2021-02-17
相続税を計算するときは、被相続人が残した借入金や税金などの債務を遺産総額(相続時精算課税の適用を受ける贈与財産がある場合には、その価額を加算する)から差し引くことができる。差し引くことができる債務は、相続開始日時点(原則、被相続人が死亡したとき)に現実に存在するもので、債務で確実と認められるものだ。債務控除の内容としては、大きく「債務」と「葬式費用」とに分かれる。
債務のうち税金については、被相続人に課される税金で被相続人の死亡後相続人などが納付又は徴収されることになった所得税などの税金については被相続人が死亡したときに確定していないものであっても、債務として遺産総額から差し引くことができる。ただし、相続人などの責任に基づいて納付したり、徴収されることになった延滞税や加算税などは遺産総額から差し引くことはできない。
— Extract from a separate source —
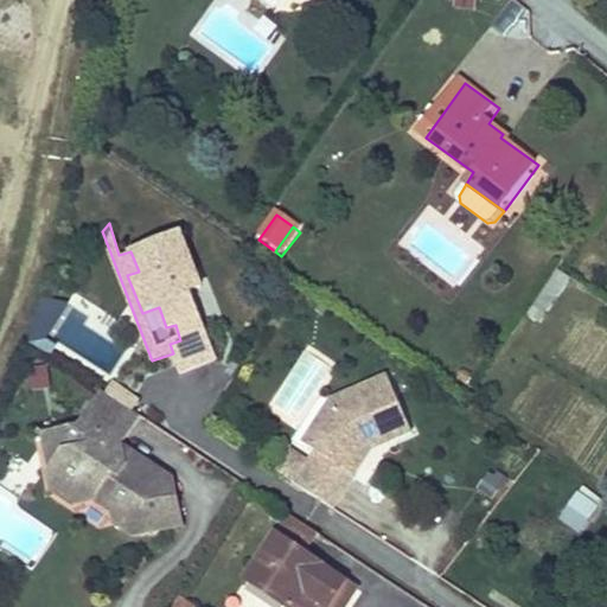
[(204,289),(184,234),(131,251),(139,272),(127,275),(142,313),(159,307),(166,327),(176,325),(180,340),(170,344),(173,353),(179,371),(213,359),(191,293),(204,289)]
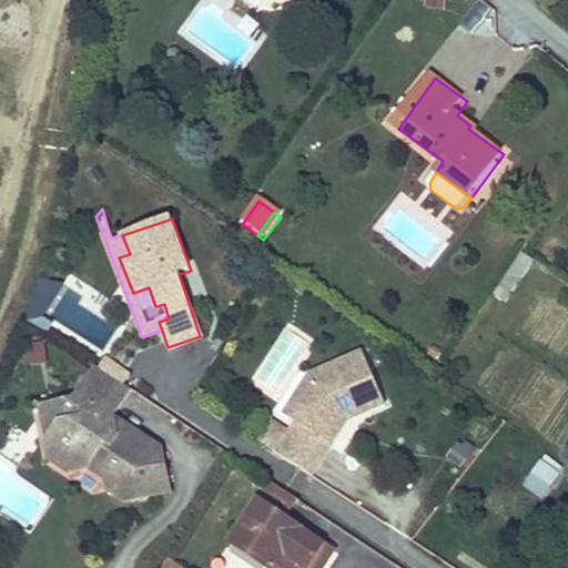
[(44,327),(62,285),(43,279),(27,320),(44,327)]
葬式費用は、被相続人が亡くなった時点で発生しているものではなく、また債務ではないが、相続が発生すると通常発生する費用であるし、被相続人の財産から支払いされるのが一般的なので、債務控除と同様に相続税を計算するときは遺産総額から差し引くことができる。ただし、被相続人が生前に購入したお墓の未払代金など非課税財産に関する債務は、遺産総額から差し引くことはできないので注意が必要だ。
債務などを差し引くことのできる人は、(1) 相続や遺贈で財産を取得した時に日本国内に住所がある人(一時居住者で、かつ、被相続人が一時居住被相続人又は非居住被相続人である場合を除く)、(2) 相続や遺贈で財産を取得した時に日本国内に住所がない一定の条件に該当する人で、その債務などを負担することになる相続人や包括受遺者(相続時精算課税の適用を受ける贈与により財産をもらった人を含む)となる。
(2)は、(イ)日本国籍を有しており、かつ、相続開始前10年以内に日本国内に住所を有していたことがある人、(ロ)日本国籍を有しており、かつ、相続開始前10年以内に日本国内に住所を有していたことがない人(被相続人が、一時居住被相続人又は非居住被相続人である場合を除く)、(ハ)日本国籍を有していない人(被相続人が、一時居住被相続人、非居住被相続人又は非居住外国人である場合を除く)のいずれかに当てはまる人だ。